## SELECTED PASSAGE
────────────────
Cleaner consumables, cleaner cuts, better production
Regular maintenance and effective troubleshooting lower operating costs
Plasma cutting is one of the most efficient ways to cut sheet and heavy plate, but that efficiency can evaporate quickly without proper consumable maintenance.
This article is adapted from Jim Colt, "Plasma Cutting Consumables Inspection," presented at the FABTECH® International & AWS Welding Show, Nov. 11-14, 2007, Chicago, ©2007 by the Fabricators & Manufacturers Association Intl., Society of Manufacturing Engineers, and the American Welding Society.
For years mechanized plasma cutting has been a cost-effective way to cut carbon steel from thin-gauge to 1 in. thick. To maintain the highest performance, however, you must regularly inspect and maintain consumable parts in the torch body. This includes the electrode, swirl ring, nozzle, inner retaining cap, shield, and outer retaining cap (seeFigure 1).
────────────────
## PROVIDED DATA

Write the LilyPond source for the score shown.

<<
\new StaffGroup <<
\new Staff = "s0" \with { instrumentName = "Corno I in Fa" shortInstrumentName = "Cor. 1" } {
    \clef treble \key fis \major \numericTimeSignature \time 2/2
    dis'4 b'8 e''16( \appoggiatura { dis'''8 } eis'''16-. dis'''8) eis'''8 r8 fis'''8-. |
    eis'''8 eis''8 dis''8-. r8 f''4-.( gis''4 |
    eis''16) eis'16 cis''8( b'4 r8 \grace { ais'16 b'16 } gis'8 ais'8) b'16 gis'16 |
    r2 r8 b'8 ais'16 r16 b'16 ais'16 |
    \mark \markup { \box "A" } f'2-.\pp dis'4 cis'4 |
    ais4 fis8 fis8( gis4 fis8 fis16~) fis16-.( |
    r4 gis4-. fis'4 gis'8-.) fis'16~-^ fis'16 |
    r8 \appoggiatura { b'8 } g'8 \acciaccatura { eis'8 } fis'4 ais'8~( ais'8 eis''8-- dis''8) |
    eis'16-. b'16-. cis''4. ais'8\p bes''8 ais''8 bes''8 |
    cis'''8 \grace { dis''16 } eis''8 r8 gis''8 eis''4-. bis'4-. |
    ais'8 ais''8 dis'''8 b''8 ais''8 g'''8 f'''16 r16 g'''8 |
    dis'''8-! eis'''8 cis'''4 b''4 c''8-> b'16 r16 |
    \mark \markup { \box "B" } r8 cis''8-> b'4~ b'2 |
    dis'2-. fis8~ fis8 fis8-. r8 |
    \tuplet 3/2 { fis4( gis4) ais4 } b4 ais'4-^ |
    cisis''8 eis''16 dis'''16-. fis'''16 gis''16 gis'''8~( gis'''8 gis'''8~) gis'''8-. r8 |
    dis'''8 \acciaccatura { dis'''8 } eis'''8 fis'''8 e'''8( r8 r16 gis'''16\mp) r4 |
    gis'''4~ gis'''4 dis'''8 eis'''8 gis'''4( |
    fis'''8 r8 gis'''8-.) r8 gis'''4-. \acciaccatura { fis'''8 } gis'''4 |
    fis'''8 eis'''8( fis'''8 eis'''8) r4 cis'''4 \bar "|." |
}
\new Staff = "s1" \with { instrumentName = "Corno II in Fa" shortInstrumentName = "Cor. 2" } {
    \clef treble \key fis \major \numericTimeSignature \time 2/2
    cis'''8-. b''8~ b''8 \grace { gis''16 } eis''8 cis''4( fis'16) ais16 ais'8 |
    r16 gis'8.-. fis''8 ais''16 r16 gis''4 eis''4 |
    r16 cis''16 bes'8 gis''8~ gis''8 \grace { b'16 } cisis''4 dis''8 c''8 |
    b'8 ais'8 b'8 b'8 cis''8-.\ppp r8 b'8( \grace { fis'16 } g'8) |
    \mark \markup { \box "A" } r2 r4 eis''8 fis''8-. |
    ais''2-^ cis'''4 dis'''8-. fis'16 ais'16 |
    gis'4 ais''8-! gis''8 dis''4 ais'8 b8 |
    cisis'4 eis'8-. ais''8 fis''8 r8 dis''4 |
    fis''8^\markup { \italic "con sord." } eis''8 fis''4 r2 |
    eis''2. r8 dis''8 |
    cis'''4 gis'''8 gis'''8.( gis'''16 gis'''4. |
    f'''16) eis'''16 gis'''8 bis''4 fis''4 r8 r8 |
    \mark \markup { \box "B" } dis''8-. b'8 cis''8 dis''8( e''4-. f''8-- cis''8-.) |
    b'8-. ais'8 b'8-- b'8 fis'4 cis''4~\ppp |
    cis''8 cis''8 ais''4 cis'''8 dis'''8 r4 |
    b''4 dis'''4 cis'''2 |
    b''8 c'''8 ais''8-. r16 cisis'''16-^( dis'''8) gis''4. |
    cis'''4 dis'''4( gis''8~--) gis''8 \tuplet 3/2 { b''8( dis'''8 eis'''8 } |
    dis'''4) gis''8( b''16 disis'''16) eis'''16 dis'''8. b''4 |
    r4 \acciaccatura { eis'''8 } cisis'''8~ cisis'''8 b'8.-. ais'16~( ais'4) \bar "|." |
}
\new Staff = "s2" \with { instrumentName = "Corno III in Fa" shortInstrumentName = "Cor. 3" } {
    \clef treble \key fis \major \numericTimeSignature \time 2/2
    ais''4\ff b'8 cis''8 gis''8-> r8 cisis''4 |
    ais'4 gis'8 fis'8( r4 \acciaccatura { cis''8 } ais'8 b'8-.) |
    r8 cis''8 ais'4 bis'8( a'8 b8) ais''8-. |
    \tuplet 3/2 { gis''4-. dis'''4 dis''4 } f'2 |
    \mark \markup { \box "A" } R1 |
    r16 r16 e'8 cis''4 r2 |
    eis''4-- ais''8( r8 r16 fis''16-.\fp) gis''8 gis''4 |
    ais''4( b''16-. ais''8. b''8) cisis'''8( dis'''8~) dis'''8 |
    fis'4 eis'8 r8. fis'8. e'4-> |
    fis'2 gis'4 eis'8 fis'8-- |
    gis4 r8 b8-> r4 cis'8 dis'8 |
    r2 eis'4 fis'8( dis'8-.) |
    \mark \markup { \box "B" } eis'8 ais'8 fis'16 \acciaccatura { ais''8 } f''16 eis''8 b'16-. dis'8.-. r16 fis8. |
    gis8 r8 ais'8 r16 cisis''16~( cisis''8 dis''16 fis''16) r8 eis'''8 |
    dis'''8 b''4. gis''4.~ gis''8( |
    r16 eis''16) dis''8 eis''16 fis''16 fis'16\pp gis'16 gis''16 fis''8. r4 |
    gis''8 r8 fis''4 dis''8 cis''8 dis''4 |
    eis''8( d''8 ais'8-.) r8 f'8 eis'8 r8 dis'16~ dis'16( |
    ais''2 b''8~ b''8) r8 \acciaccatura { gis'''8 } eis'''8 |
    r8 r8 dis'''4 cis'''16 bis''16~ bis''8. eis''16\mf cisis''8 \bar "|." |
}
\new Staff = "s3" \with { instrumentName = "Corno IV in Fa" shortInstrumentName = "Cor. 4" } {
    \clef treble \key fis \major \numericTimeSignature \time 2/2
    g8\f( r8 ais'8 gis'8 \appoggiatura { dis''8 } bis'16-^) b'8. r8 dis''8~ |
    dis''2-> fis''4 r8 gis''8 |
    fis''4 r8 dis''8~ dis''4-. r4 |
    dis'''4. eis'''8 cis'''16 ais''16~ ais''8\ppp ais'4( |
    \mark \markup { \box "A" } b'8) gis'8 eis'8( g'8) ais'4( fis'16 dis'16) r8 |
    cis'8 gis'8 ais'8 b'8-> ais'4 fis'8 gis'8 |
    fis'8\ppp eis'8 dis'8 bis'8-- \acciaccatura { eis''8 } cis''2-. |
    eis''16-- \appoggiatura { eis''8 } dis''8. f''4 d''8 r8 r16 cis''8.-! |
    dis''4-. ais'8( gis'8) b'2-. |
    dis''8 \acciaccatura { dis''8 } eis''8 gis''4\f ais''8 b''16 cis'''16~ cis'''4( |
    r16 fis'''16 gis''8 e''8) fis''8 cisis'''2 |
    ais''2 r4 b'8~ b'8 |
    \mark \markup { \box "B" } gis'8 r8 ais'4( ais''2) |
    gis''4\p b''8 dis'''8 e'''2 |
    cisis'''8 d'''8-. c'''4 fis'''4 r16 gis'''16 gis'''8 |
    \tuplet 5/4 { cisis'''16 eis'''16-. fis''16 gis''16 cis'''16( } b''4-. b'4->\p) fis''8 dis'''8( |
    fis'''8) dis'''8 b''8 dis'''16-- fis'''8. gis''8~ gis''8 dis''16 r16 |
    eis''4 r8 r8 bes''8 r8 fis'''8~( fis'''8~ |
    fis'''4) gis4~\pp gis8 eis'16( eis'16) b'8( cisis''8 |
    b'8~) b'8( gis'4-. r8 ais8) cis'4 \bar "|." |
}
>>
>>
────────────────
## PROBLEMS AND TASKS
a – For the passage on plasma cutting consumables, decide whether each statement agrees with it, and quote the words that settle it: (i) the article is adapted from a presentation given in Chicago in 2007; (ii) mechanized plasma cutting has been a cost-effective way to cut carbon steel up to 2 in. thick; (iii) the swirl ring is among the consumable parts in the torch body.
b – Pick out every line of the records that contains the string "tuplet", with case counting.

## EXPECTED RESULTS
a –
(i) Yes: "presented at the FABTECH® International & AWS Welding Show, Nov. 11-14, 2007, Chicago"
(ii) No: "a cost-effective way to cut carbon steel from thin-gauge to 1 in. thick"
(iii) Yes: "This includes the electrode, swirl ring, nozzle, inner retaining cap, shield, and outer retaining cap"

b –
    \tuplet 3/2 { fis4( gis4) ais4 } b4 ais'4-^ |
    cis'''4 dis'''4( gis''8~--) gis''8 \tuplet 3/2 { b''8( dis'''8 eis'''8 } |
    \tuplet 3/2 { gis''4-. dis'''4 dis''4 } f'2 |
    \tuplet 5/4 { cisis'''16 eis'''16-. fis''16 gis''16 cis'''16( } b''4-. b'4->\p) fis''8 dis'''8( |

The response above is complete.